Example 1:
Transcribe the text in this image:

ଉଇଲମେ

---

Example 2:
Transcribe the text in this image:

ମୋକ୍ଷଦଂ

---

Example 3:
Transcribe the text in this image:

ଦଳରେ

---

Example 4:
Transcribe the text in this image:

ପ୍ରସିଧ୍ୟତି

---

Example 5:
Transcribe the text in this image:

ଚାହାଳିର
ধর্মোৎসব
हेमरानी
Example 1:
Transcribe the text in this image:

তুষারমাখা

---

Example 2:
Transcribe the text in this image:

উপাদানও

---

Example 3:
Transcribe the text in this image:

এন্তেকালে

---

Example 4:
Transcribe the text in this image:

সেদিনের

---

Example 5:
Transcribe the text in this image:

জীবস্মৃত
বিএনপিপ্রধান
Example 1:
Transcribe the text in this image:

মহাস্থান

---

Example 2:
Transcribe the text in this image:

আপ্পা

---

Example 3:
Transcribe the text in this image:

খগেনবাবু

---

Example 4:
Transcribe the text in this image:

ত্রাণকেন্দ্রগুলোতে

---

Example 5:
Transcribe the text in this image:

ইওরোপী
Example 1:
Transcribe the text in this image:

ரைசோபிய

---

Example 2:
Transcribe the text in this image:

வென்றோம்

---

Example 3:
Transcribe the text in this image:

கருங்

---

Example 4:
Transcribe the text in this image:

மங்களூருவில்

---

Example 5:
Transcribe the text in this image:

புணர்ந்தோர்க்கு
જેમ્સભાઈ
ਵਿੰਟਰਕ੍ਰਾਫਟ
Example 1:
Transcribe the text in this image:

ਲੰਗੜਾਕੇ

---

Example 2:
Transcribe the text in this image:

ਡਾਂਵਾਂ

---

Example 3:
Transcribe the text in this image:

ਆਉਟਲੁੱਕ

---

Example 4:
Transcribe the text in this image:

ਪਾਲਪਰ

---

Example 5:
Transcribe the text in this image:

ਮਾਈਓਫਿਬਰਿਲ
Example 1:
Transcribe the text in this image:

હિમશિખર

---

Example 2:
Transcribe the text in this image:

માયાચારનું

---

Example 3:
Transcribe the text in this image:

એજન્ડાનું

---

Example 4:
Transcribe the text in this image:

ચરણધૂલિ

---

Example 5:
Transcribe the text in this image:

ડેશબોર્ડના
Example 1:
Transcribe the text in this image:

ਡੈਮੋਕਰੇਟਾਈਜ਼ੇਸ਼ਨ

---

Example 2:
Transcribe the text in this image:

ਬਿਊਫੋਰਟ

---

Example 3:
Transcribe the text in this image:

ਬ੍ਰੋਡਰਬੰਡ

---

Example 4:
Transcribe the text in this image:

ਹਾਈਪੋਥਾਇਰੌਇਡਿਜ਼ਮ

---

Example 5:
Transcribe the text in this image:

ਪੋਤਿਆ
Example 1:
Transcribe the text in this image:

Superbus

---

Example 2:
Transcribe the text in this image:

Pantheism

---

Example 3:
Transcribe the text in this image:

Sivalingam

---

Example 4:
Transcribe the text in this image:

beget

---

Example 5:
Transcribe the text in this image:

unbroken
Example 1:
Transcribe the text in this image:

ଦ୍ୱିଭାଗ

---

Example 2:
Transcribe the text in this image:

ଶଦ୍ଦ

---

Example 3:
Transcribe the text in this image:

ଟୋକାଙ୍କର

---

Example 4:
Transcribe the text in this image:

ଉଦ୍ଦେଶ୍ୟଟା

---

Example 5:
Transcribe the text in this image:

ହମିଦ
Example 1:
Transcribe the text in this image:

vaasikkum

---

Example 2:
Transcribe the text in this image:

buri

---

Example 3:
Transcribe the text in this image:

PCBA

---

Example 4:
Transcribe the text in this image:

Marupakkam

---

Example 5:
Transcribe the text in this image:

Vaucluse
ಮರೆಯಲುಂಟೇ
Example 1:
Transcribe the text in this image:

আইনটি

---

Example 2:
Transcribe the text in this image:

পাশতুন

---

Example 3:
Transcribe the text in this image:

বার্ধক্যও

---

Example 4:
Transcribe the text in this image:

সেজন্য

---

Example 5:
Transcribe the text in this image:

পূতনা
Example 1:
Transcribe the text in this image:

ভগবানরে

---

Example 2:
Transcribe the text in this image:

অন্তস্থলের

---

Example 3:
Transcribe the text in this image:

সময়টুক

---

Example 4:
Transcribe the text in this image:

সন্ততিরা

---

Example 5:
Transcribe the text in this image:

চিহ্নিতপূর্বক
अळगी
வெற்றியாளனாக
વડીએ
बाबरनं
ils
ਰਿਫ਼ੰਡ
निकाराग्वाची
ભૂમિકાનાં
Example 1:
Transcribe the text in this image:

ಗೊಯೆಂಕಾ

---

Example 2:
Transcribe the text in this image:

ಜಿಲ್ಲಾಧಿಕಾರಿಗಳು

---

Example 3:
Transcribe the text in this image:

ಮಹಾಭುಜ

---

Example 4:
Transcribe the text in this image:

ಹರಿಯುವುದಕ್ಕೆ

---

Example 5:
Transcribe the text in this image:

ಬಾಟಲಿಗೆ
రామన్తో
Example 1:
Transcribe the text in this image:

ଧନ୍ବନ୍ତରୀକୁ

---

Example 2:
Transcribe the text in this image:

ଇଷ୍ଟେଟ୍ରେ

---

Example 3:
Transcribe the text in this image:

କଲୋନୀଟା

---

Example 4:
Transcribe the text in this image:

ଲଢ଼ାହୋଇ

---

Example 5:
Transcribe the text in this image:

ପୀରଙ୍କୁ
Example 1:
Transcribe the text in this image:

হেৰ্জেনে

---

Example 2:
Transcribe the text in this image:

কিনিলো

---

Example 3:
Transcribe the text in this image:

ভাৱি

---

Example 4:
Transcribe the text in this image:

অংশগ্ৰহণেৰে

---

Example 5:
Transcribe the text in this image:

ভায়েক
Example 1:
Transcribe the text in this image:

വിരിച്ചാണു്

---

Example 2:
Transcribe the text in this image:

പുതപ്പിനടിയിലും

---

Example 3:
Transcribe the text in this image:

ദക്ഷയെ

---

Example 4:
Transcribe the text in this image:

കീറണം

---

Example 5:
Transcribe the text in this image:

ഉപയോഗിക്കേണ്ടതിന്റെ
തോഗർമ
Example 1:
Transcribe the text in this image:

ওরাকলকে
++++++
▸ **EXERCISE INSTRUCTIONS**: All of the data above should be output exactly.

▸ **WRITTEN RESPONSE**:
Example 1:
Transcribe the text in this image:

ଉଇଲମେ

---

Example 2:
Transcribe the text in this image:

ମୋକ୍ଷଦଂ

---

Example 3:
Transcribe the text in this image:

ଦଳରେ

---

Example 4:
Transcribe the text in this image:

ପ୍ରସିଧ୍ୟତି

---

Example 5:
Transcribe the text in this image:

ଚାହାଳିର
ধর্মোৎসব
हेमरानी
Example 1:
Transcribe the text in this image:

তুষারমাখা

---

Example 2:
Transcribe the text in this image:

উপাদানও

---

Example 3:
Transcribe the text in this image:

এন্তেকালে

---

Example 4:
Transcribe the text in this image:

সেদিনের

---

Example 5:
Transcribe the text in this image:

জীবস্মৃত
বিএনপিপ্রধান
Example 1:
Transcribe the text in this image:

মহাস্থান

---

Example 2:
Transcribe the text in this image:

আপ্পা

---

Example 3:
Transcribe the text in this image:

খগেনবাবু

---

Example 4:
Transcribe the text in this image:

ত্রাণকেন্দ্রগুলোতে

---

Example 5:
Transcribe the text in this image:

ইওরোপী
Example 1:
Transcribe the text in this image:

ரைசோபிய

---

Example 2:
Transcribe the text in this image:

வென்றோம்

---

Example 3:
Transcribe the text in this image:

கருங்

---

Example 4:
Transcribe the text in this image:

மங்களூருவில்

---

Example 5:
Transcribe the text in this image:

புணர்ந்தோர்க்கு
જેમ્સભાઈ
ਵਿੰਟਰਕ੍ਰਾਫਟ
Example 1:
Transcribe the text in this image:

ਲੰਗੜਾਕੇ

---

Example 2:
Transcribe the text in this image:

ਡਾਂਵਾਂ

---

Example 3:
Transcribe the text in this image:

ਆਉਟਲੁੱਕ

---

Example 4:
Transcribe the text in this image:

ਪਾਲਪਰ

---

Example 5:
Transcribe the text in this image:

ਮਾਈਓਫਿਬਰਿਲ
Example 1:
Transcribe the text in this image:

હિમશિખર

---

Example 2:
Transcribe the text in this image:

માયાચારનું

---

Example 3:
Transcribe the text in this image:

એજન્ડાનું

---

Example 4:
Transcribe the text in this image:

ચરણધૂલિ

---

Example 5:
Transcribe the text in this image:

ડેશબોર્ડના
Example 1:
Transcribe the text in this image:

ਡੈਮੋਕਰੇਟਾਈਜ਼ੇਸ਼ਨ

---

Example 2:
Transcribe the text in this image:

ਬਿਊਫੋਰਟ

---

Example 3:
Transcribe the text in this image:

ਬ੍ਰੋਡਰਬੰਡ

---

Example 4:
Transcribe the text in this image:

ਹਾਈਪੋਥਾਇਰੌਇਡਿਜ਼ਮ

---

Example 5:
Transcribe the text in this image:

ਪੋਤਿਆ
Example 1:
Transcribe the text in this image:

Superbus

---

Example 2:
Transcribe the text in this image:

Pantheism

---

Example 3:
Transcribe the text in this image:

Sivalingam

---

Example 4:
Transcribe the text in this image:

beget

---

Example 5:
Transcribe the text in this image:

unbroken
Example 1:
Transcribe the text in this image:

ଦ୍ୱିଭାଗ

---

Example 2:
Transcribe the text in this image:

ଶଦ୍ଦ

---

Example 3:
Transcribe the text in this image:

ଟୋକାଙ୍କର

---

Example 4:
Transcribe the text in this image:

ଉଦ୍ଦେଶ୍ୟଟା

---

Example 5:
Transcribe the text in this image:

ହମିଦ
Example 1:
Transcribe the text in this image:

vaasikkum

---

Example 2:
Transcribe the text in this image:

buri

---

Example 3:
Transcribe the text in this image:

PCBA

---

Example 4:
Transcribe the text in this image:

Marupakkam

---

Example 5:
Transcribe the text in this image:

Vaucluse
ಮರೆಯಲುಂಟೇ
Example 1:
Transcribe the text in this image:

আইনটি

---

Example 2:
Transcribe the text in this image:

পাশতুন

---

Example 3:
Transcribe the text in this image:

বার্ধক্যও

---

Example 4:
Transcribe the text in this image:

সেজন্য

---

Example 5:
Transcribe the text in this image:

পূতনা
Example 1:
Transcribe the text in this image:

ভগবানরে

---

Example 2:
Transcribe the text in this image:

অন্তস্থলের

---

Example 3:
Transcribe the text in this image:

সময়টুক

---

Example 4:
Transcribe the text in this image:

সন্ততিরা

---

Example 5:
Transcribe the text in this image:

চিহ্নিতপূর্বক
अळगी
வெற்றியாளனாக
વડીએ
बाबरनं
ils
ਰਿਫ਼ੰਡ
निकाराग्वाची
ભૂમિકાનાં
Example 1:
Transcribe the text in this image:

ಗೊಯೆಂಕಾ

---

Example 2:
Transcribe the text in this image:

ಜಿಲ್ಲಾಧಿಕಾರಿಗಳು

---

Example 3:
Transcribe the text in this image:

ಮಹಾಭುಜ

---

Example 4:
Transcribe the text in this image:

ಹರಿಯುವುದಕ್ಕೆ

---

Example 5:
Transcribe the text in this image:

ಬಾಟಲಿಗೆ
రామన్తో
Example 1:
Transcribe the text in this image:

ଧନ୍ବନ୍ତରୀକୁ

---

Example 2:
Transcribe the text in this image:

ଇଷ୍ଟେଟ୍ରେ

---

Example 3:
Transcribe the text in this image:

କଲୋନୀଟା

---

Example 4:
Transcribe the text in this image:

ଲଢ଼ାହୋଇ

---

Example 5:
Transcribe the text in this image:

ପୀରଙ୍କୁ
Example 1:
Transcribe the text in this image:

হেৰ্জেনে

---

Example 2:
Transcribe the text in this image:

কিনিলো

---

Example 3:
Transcribe the text in this image:

ভাৱি

---

Example 4:
Transcribe the text in this image:

অংশগ্ৰহণেৰে

---

Example 5:
Transcribe the text in this image:

ভায়েক
Example 1:
Transcribe the text in this image:

വിരിച്ചാണു്

---

Example 2:
Transcribe the text in this image:

പുതപ്പിനടിയിലും

---

Example 3:
Transcribe the text in this image:

ദക്ഷയെ

---

Example 4:
Transcribe the text in this image:

കീറണം

---

Example 5:
Transcribe the text in this image:

ഉപയോഗിക്കേണ്ടതിന്റെ
തോഗർമ
Example 1:
Transcribe the text in this image:

ওরাকলকে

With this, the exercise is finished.